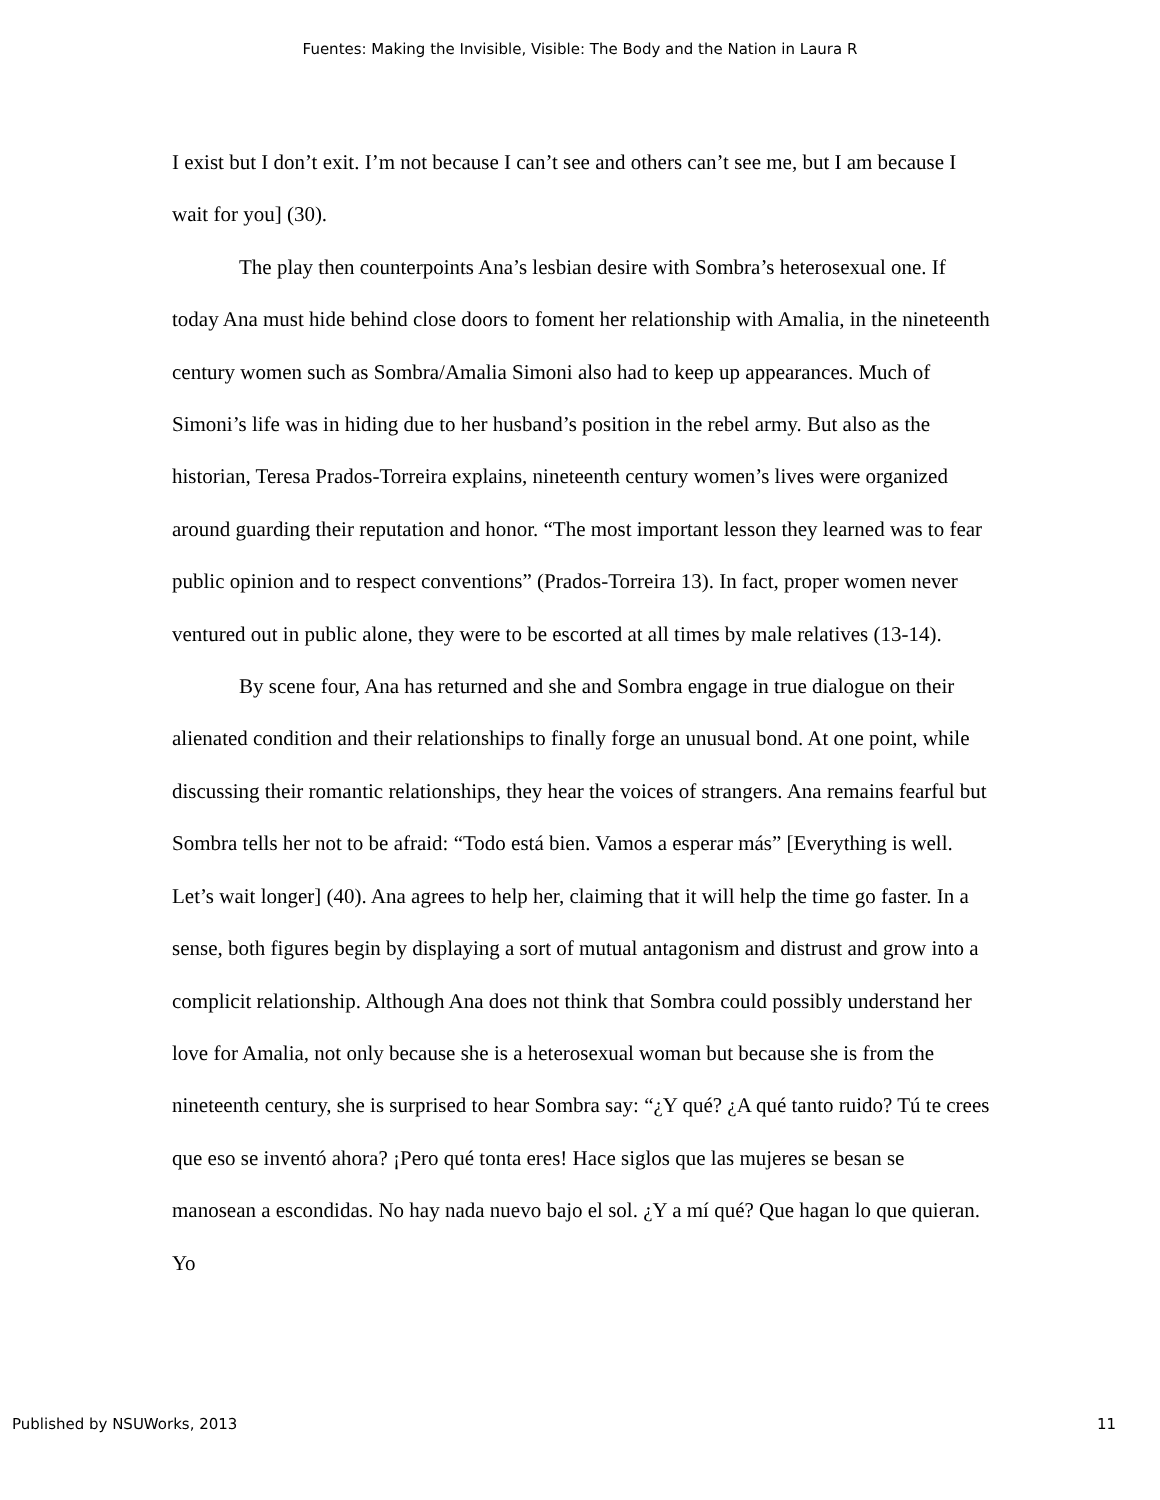Fuentes: Making the Invisible, Visible: The Body and the Nation in Laura R
I exist but I don’t exit. I’m not because I can’t see and others can’t see me, but I am because I wait for you] (30).
The play then counterpoints Ana’s lesbian desire with Sombra’s heterosexual one. If today Ana must hide behind close doors to foment her relationship with Amalia, in the nineteenth century women such as Sombra/Amalia Simoni also had to keep up appearances. Much of Simoni’s life was in hiding due to her husband’s position in the rebel army. But also as the historian, Teresa Prados-Torreira explains, nineteenth century women’s lives were organized around guarding their reputation and honor. “The most important lesson they learned was to fear public opinion and to respect conventions” (Prados-Torreira 13). In fact, proper women never ventured out in public alone, they were to be escorted at all times by male relatives (13-14).
By scene four, Ana has returned and she and Sombra engage in true dialogue on their alienated condition and their relationships to finally forge an unusual bond. At one point, while discussing their romantic relationships, they hear the voices of strangers. Ana remains fearful but Sombra tells her not to be afraid: “Todo está bien. Vamos a esperar más” [Everything is well. Let’s wait longer] (40). Ana agrees to help her, claiming that it will help the time go faster. In a sense, both figures begin by displaying a sort of mutual antagonism and distrust and grow into a complicit relationship. Although Ana does not think that Sombra could possibly understand her love for Amalia, not only because she is a heterosexual woman but because she is from the nineteenth century, she is surprised to hear Sombra say: “¿Y qué? ¿A qué tanto ruido? Tú te crees que eso se inventó ahora? ¡Pero qué tonta eres! Hace siglos que las mujeres se besan se manosean a escondidas. No hay nada nuevo bajo el sol. ¿Y a mí qué? Que hagan lo que quieran. Yo
Published by NSUWorks, 2013 11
::::::::
> _Work task_:
In the copy, include every line of the records exactly and none of the images.

> _Written response_:
Fuentes: Making the Invisible, Visible: The Body and the Nation in Laura R
I exist but I don’t exit. I’m not because I can’t see and others can’t see me, but I am because I wait for you] (30).
The play then counterpoints Ana’s lesbian desire with Sombra’s heterosexual one. If today Ana must hide behind close doors to foment her relationship with Amalia, in the nineteenth century women such as Sombra/Amalia Simoni also had to keep up appearances. Much of Simoni’s life was in hiding due to her husband’s position in the rebel army. But also as the historian, Teresa Prados-Torreira explains, nineteenth century women’s lives were organized around guarding their reputation and honor. “The most important lesson they learned was to fear public opinion and to respect conventions” (Prados-Torreira 13). In fact, proper women never ventured out in public alone, they were to be escorted at all times by male relatives (13-14).
By scene four, Ana has returned and she and Sombra engage in true dialogue on their alienated condition and their relationships to finally forge an unusual bond. At one point, while discussing their romantic relationships, they hear the voices of strangers. Ana remains fearful but Sombra tells her not to be afraid: “Todo está bien. Vamos a esperar más” [Everything is well. Let’s wait longer] (40). Ana agrees to help her, claiming that it will help the time go faster. In a sense, both figures begin by displaying a sort of mutual antagonism and distrust and grow into a complicit relationship. Although Ana does not think that Sombra could possibly understand her love for Amalia, not only because she is a heterosexual woman but because she is from the nineteenth century, she is surprised to hear Sombra say: “¿Y qué? ¿A qué tanto ruido? Tú te crees que eso se inventó ahora? ¡Pero qué tonta eres! Hace siglos que las mujeres se besan se manosean a escondidas. No hay nada nuevo bajo el sol. ¿Y a mí qué? Que hagan lo que quieran. Yo
Published by NSUWorks, 2013 11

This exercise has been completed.